Book Discussion: Making Sanctuary Cities

Making Sanctuary Cities book cover

Event details

Classroom 2, Elmfield Building, The University of Sheffield, Northumberland Road, Sheffield, S10 2TU

Description

Join us for this book discussion!

Making Sanctuary Cities: Migration, Citizenship and Urban Governance in Sheffield, San Francisco and Toronto

By Rachel Humphris, Queen Mary University of London

From its development in the 1980s, the sanctuary city movement—municipal protection of people with uncertain migration status from national immigration enforcement—has been a powerful and controversial side of progressive migration policy reform. While some pro-migrant activists view sanctuary city policy as the most important aspect of their work, others see it as actively impairing efforts in the fight for migrant rights. In Making Sanctuary Cities, Rachel Humphris provides a new understanding of how citizenship is negotiated and contested in sanctuary cities and what political potentials are opened (and closed) by this designation.

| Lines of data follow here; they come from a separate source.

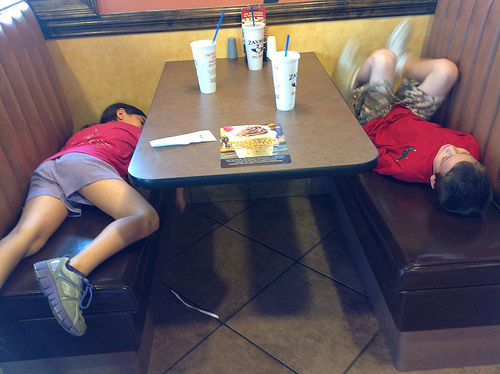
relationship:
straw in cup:
[284, 34, 290, 57] [264, 49, 306, 113]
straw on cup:
[282, 33, 289, 55] [269, 50, 299, 112]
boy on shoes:
[333, 16, 492, 222] [387, 20, 412, 75]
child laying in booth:
[24, 86, 156, 267] [5, 0, 499, 371]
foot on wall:
[331, 37, 363, 97] [39, 4, 437, 166]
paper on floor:
[169, 288, 220, 321] [152, 194, 392, 373]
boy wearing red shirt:
[419, 135, 487, 218] [383, 115, 436, 172]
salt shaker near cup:
[265, 33, 277, 60] [240, 19, 265, 71]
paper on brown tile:
[167, 285, 225, 325] [164, 224, 296, 320]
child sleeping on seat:
[0, 101, 164, 337] [0, 2, 160, 371]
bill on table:
[145, 124, 217, 153] [0, 2, 499, 370]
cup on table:
[241, 17, 268, 71] [127, 50, 377, 354]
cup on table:
[271, 51, 300, 111] [127, 50, 377, 354]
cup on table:
[188, 38, 219, 91] [127, 50, 377, 354]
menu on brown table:
[220, 122, 290, 168] [128, 51, 380, 188]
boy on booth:
[333, 16, 492, 222] [5, 0, 499, 371]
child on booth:
[0, 101, 164, 337] [35, 13, 496, 281]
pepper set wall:
[225, 35, 238, 60] [39, 14, 431, 132]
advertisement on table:
[216, 120, 298, 171] [130, 47, 392, 184]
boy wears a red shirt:
[333, 16, 492, 222] [363, 105, 480, 185]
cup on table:
[241, 20, 265, 70] [159, 53, 390, 253]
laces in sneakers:
[77, 272, 92, 312] [28, 246, 112, 358]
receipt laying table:
[156, 130, 212, 147] [162, 154, 213, 174]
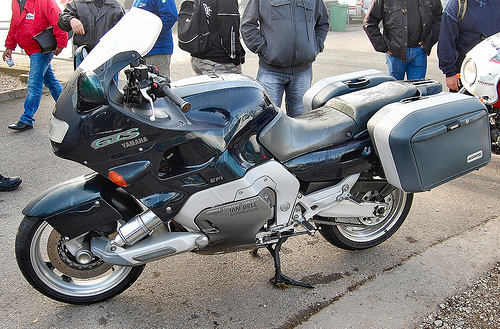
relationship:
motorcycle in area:
[16, 5, 493, 304] [2, 0, 500, 329]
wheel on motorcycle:
[14, 201, 147, 308] [16, 5, 493, 304]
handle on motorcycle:
[157, 80, 192, 114] [16, 5, 493, 304]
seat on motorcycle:
[258, 81, 418, 163] [16, 5, 493, 304]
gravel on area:
[422, 307, 466, 329] [2, 0, 500, 329]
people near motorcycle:
[2, 1, 499, 130] [16, 5, 493, 304]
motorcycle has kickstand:
[16, 5, 493, 304] [249, 237, 315, 292]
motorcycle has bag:
[16, 5, 493, 304] [365, 90, 492, 193]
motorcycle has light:
[16, 5, 493, 304] [49, 114, 71, 144]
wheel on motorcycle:
[14, 207, 146, 307] [16, 5, 493, 304]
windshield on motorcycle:
[79, 7, 163, 95] [16, 5, 493, 304]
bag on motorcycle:
[365, 90, 494, 191] [16, 5, 493, 304]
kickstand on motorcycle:
[249, 237, 315, 292] [16, 5, 493, 304]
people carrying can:
[2, 1, 499, 130] [3, 53, 19, 69]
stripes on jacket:
[455, 2, 473, 23] [437, 1, 499, 78]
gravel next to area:
[422, 307, 466, 329] [2, 0, 500, 329]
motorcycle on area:
[16, 5, 493, 304] [2, 0, 500, 329]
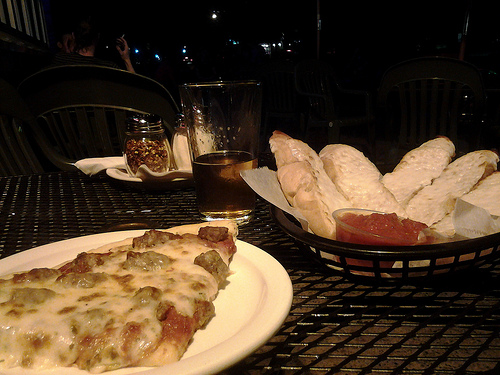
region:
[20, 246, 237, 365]
pizza on the plate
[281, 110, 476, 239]
bread and dipping sauce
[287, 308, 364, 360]
the table is grated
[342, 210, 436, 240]
sauce in the container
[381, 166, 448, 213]
the bread is powdered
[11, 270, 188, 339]
sauce on the pizza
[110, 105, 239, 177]
the condiments are on the table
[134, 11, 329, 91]
the background is dark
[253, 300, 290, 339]
the plate is white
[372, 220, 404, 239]
the sauce is red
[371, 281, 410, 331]
part of a shade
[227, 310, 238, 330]
part of a plate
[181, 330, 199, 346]
edge of a pizza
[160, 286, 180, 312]
part f a food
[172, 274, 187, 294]
edge of a pizza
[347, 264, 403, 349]
part of a shade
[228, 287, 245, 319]
part of a plale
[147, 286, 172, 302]
topping on the pizza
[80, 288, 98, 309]
topping on the pizza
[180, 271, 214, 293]
topping on the pizza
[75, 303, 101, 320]
topping on the pizza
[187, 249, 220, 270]
topping on the pizza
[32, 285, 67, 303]
topping on the pizza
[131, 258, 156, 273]
topping on the pizza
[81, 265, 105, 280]
topping on the pizza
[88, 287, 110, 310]
topping on the pizza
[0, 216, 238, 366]
A slice of pizza on a white plate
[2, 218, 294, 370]
A plate of pizza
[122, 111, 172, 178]
A small shaker of red pepper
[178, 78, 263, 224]
A clear glass of amber liquid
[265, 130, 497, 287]
A basket of cheese bread and marinara sauce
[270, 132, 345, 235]
A slice of cheesy bread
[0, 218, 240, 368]
Sausage on a pizza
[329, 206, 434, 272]
A small cup of marinara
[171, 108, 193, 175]
A shaker full of parmesean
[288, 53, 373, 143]
A black plastic dining chair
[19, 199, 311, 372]
this is a dinner plate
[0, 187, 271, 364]
this is a slice of pizza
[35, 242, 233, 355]
sausage on a pizza slice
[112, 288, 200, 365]
red sauce on pizza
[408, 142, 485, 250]
this is a piece of bread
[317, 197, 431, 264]
red sauce in cup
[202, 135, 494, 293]
sliced bread in basket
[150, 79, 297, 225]
this is a drinking glass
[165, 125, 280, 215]
drinking glass is half full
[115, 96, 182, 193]
this is a pepper shaker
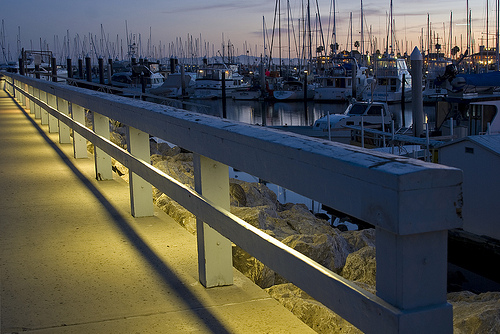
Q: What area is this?
A: Marina.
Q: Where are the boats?
A: Water.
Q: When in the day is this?
A: Late afternoon.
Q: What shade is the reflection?
A: Yellow.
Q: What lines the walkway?
A: Fence.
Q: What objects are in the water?
A: Boats.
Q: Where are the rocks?
A: Shoreline.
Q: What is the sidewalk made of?
A: Concrete.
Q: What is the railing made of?
A: Wood.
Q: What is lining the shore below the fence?
A: Rocks.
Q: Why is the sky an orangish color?
A: Sun is setting.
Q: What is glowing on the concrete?
A: Light.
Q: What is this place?
A: Marina.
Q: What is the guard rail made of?
A: Wood.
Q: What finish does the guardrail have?
A: White paint.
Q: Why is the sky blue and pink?
A: Sunset.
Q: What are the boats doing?
A: They're docked.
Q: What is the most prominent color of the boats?
A: White.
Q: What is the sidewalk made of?
A: Cement.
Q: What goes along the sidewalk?
A: Railing.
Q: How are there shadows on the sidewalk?
A: Lights.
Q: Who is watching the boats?
A: Nobody is watching the boats.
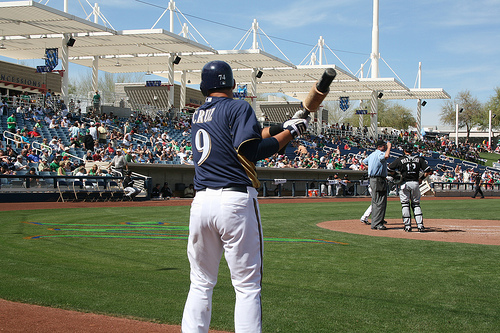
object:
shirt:
[192, 96, 263, 190]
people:
[0, 93, 500, 190]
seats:
[12, 102, 142, 159]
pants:
[179, 186, 263, 332]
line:
[245, 190, 268, 330]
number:
[218, 74, 225, 80]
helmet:
[200, 60, 236, 97]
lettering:
[189, 105, 220, 134]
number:
[195, 129, 212, 166]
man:
[363, 135, 401, 235]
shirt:
[363, 149, 388, 178]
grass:
[44, 189, 157, 279]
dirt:
[139, 218, 500, 332]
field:
[0, 196, 499, 333]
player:
[180, 60, 312, 333]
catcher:
[387, 143, 432, 232]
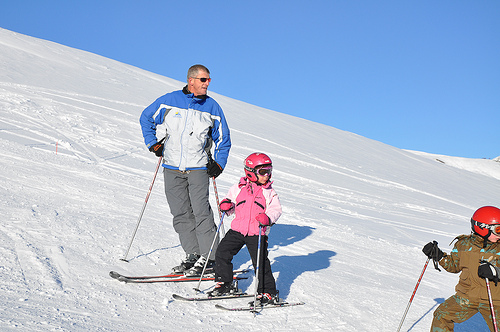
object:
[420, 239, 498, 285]
gloves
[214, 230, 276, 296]
pants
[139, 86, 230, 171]
jacket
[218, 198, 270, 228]
gloves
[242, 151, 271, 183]
helmet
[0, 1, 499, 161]
sky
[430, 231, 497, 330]
ski suit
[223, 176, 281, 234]
ski jacket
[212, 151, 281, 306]
girl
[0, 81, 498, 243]
tracks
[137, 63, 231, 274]
man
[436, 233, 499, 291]
coat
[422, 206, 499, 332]
boy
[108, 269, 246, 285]
skis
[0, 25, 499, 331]
mountain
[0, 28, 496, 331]
ground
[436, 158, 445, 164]
rocks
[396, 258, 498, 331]
pole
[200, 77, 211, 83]
goggles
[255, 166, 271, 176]
sunglasses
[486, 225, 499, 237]
goggles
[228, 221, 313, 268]
shadow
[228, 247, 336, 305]
shadow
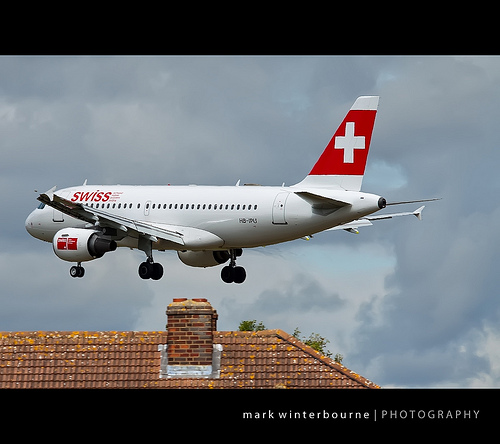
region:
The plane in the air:
[19, 88, 442, 285]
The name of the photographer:
[238, 406, 373, 423]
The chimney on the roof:
[151, 293, 224, 381]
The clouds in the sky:
[0, 53, 499, 388]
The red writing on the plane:
[68, 186, 120, 208]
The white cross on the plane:
[330, 118, 366, 167]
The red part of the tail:
[306, 107, 377, 174]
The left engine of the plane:
[48, 224, 115, 264]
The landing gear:
[68, 251, 250, 286]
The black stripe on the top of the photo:
[1, 1, 498, 53]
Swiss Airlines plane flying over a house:
[1, 56, 492, 387]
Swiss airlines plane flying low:
[23, 88, 448, 288]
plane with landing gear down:
[23, 91, 447, 296]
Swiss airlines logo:
[297, 86, 392, 187]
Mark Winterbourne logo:
[237, 404, 374, 428]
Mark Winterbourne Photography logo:
[236, 406, 484, 425]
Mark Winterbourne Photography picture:
[0, 47, 497, 442]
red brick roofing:
[0, 291, 394, 387]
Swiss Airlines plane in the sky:
[16, 90, 456, 295]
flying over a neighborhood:
[0, 67, 497, 384]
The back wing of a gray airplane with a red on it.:
[289, 94, 381, 189]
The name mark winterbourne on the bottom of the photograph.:
[237, 408, 372, 421]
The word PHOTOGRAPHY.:
[380, 408, 481, 421]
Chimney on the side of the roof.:
[162, 292, 217, 372]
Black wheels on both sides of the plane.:
[137, 259, 248, 285]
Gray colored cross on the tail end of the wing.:
[333, 121, 366, 163]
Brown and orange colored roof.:
[2, 327, 386, 390]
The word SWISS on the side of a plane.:
[71, 186, 113, 203]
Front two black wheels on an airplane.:
[66, 265, 86, 277]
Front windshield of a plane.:
[36, 197, 47, 209]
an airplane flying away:
[22, 93, 444, 296]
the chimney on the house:
[168, 295, 217, 361]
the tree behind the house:
[239, 316, 341, 357]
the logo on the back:
[332, 118, 364, 164]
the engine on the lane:
[43, 221, 108, 267]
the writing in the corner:
[239, 402, 481, 422]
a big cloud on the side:
[383, 118, 488, 368]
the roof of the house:
[1, 333, 351, 388]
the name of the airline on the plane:
[66, 187, 121, 202]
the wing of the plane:
[33, 187, 210, 257]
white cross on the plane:
[327, 115, 374, 172]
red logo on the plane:
[67, 190, 124, 206]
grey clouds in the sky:
[37, 73, 297, 153]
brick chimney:
[153, 293, 223, 365]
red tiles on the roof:
[20, 337, 137, 382]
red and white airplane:
[23, 70, 448, 305]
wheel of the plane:
[217, 263, 259, 291]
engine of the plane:
[44, 218, 124, 283]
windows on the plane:
[163, 196, 258, 218]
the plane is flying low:
[20, 114, 453, 251]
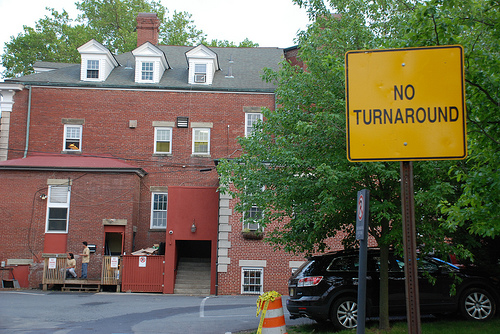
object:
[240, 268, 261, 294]
window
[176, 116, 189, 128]
light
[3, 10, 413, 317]
building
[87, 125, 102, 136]
brick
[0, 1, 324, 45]
sky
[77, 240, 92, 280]
people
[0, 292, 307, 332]
pavement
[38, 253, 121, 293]
deck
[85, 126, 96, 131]
brick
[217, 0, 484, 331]
tree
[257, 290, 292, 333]
cone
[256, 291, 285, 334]
caution tape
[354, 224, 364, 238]
writing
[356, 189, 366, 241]
sign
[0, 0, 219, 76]
trees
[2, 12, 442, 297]
house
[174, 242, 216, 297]
stairway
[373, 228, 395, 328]
trunk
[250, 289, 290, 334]
barrel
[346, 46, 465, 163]
sign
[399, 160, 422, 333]
post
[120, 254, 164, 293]
dumpster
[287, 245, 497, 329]
car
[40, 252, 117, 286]
patio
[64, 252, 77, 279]
person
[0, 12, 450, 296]
building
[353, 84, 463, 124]
"no turnaround"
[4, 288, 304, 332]
lot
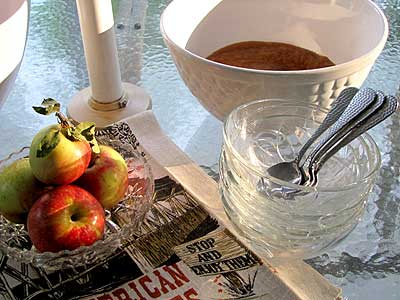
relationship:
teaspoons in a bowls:
[254, 85, 399, 198] [218, 97, 381, 261]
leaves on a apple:
[31, 91, 101, 158] [30, 93, 101, 186]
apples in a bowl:
[9, 97, 131, 253] [0, 145, 156, 270]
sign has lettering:
[171, 228, 263, 294] [185, 236, 255, 276]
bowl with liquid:
[160, 2, 390, 137] [207, 43, 336, 72]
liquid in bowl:
[207, 43, 336, 72] [160, 2, 390, 137]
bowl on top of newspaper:
[0, 145, 156, 270] [3, 110, 341, 299]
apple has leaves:
[30, 93, 101, 186] [31, 91, 101, 158]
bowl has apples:
[0, 145, 156, 270] [9, 97, 131, 253]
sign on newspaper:
[171, 228, 263, 294] [3, 110, 341, 299]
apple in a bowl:
[28, 183, 106, 252] [0, 145, 156, 270]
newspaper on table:
[3, 110, 341, 299] [0, 0, 398, 297]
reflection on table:
[117, 0, 146, 88] [0, 0, 398, 297]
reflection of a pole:
[117, 0, 146, 88] [75, 0, 127, 111]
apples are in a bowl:
[9, 97, 131, 253] [0, 145, 156, 270]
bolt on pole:
[119, 99, 127, 107] [75, 0, 127, 111]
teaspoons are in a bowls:
[254, 85, 399, 198] [218, 97, 381, 261]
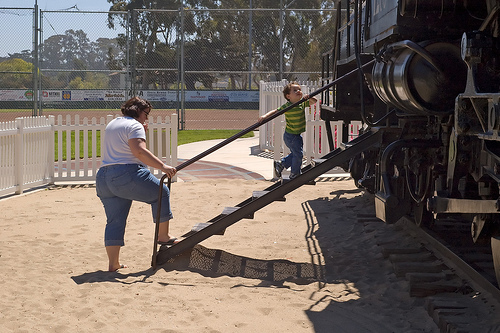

Through long-term fieldwork across the sanctuary cities of San Francisco, Sheffield, and Toronto—three of the first municipalities to adopt this designation in their respective countries—Humphris investigates the complexity of sanctuary city policy. By capturing the wide-ranging meanings and practices of sanctuary in comparative context, Humphris uncovers how liberal citizenship is undermined by the very thing that makes it worth investing in: the promise of equality. Attending to the tensions inherent in sanctuary policy, this book opens vital questions about the ways governing systems can extinguish political ideals, and how communities choose to live and organize to fight for a better world.

Speaker Biography:

Rachel Humphris is a Senior Lecturer and Co-Director of the Centre for the Study of Migration at Queen Mary University of London. Her research and teaching engage with theories and debates in critical migration and border studies, anthropology of the state and critical urbanism. Her published research can be found in Antipode, Geopolitics, Sociology, the Sociological Review, and the Journal of Ethnic and Migration Studies, among others. Her first monograph, Home-land: Romanian Roma, domestic spaces and the state is published with the University of Bristol and won the British Sociological Association Philip Abrams Memorial Runner-Up Prize in 2020. Her second monograph, Making Sanctuary Cities: Migration, Citizenship and Urban Governance is published with Stanford University Press.